I’m no HGTV Star, but I will say this: The former Logan’s Bistro space has been gutted, transformed and revitalized into one of our most attractive dining spots. The gorgeous bar’s stained-glass windows, unique chandeliers and original artwork mirror the decor of the original Santiago’s Bodega in Key West (this is the restaurant’s second location).

Sitting at a four-person high-top near the bar, we noted the hushed lighting – also, how difficult it made it to read the menu. Flashlight apps were employed, bringing to light a rousing, if pricey, selection of plates to share.

Because of the room’s size and the close proximity of some of the tables, servers and patrons were constantly banging into the backs and sides of our chairs. It was an annoyance until halfway through the meal, when we noticed that the table behind us had moved an acceptable distance away, much to our delight.

Also delightful: the short ribs ($11) coated in a cherry-hoisin glaze we were indulging in when we noticed the newfound calm. Leading up to that moment, a number of cold tapas dishes – thick, garlicky gazpacho ($7); beef tenderloin carpaccio ($13) with smoked sea salt and truffle oil; and an earthy beet salad ($8) with crumbled chevre, walnuts and puff pastry – allowed us to suffer through the irritation in as blissful a state as possible. Then came the yellowfin ceviche ($14) with its hefty chunks of tuna, avocado, red onions and mango. It was as simple as traditional ceviche, yet the rustic approach was unlike any ceviche we’ve had. Certainly it was one of our favorite orders of the evening (and one I hunger for as I write this).

In between bites, we chatted and people-watched the 30-somethings over a carafe of red sangria, priced at a dumbfoundingly European $28. A sudden tableside flaming of saganaki ($12) got our attention, but another Greek delicacy, patties of house-ground leg of lamb ($10), were just too dry to really enjoy. After polishing off the quartet of bacon-wrapped baby portobellos ($8) served with basil aioli, we craved a starch and some greens – and spicy pan-fried patatas bravas ($7.50) and oven-roasted brussels sprouts ($9) sautéed in brown butter then finished with an aged balsamic did the trick. (A quick pan-fry of the leftovers the following morning gave our breakfast a bold edge.)
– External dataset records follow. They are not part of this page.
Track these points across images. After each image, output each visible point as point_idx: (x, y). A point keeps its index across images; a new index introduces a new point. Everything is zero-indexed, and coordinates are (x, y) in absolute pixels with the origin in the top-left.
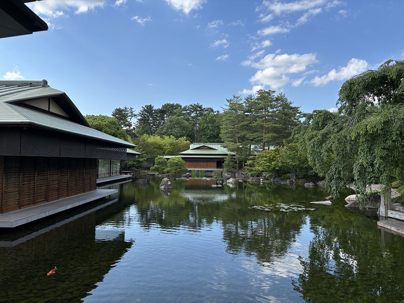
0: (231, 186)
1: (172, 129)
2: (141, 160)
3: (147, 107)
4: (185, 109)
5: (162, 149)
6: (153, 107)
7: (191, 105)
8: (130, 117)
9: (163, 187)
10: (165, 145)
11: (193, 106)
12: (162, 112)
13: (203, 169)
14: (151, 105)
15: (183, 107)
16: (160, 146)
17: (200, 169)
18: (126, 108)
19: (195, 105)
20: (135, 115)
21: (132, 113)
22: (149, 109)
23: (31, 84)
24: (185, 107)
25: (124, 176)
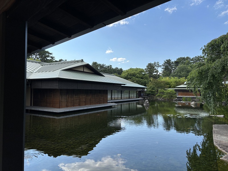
0: (193, 106)
1: (180, 72)
2: (153, 91)
3: (167, 61)
4: (192, 60)
5: (169, 85)
6: (171, 61)
7: (196, 57)
8: (157, 67)
9: (145, 104)
10: (171, 83)
11: (197, 57)
12: (177, 63)
13: (190, 97)
14: (170, 59)
15: (191, 58)
16: (168, 83)
17: (188, 97)
18: (155, 62)
19: (198, 56)
20: (160, 66)
21: (158, 65)
22: (168, 62)
23: (78, 61)
24: (193, 59)
25: (138, 99)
Our conscientious server insisted we try the bread pudding made with croissants ($7), and this buttery ending, served with blueberries and glazed with a caramel-bourbon drizzle, was fully worth the stents I’ll inevitably need inserted into my coronary arteries. The stacked lemon-vanilla crepe ($7) was outdone by its side of Wimbledon-worthy strawberries and cream. The crepes, unlike most of what we sampled, may not have wowed us, but Santiago’s Bodega is where you’ll find me running on a regular basis. No bull.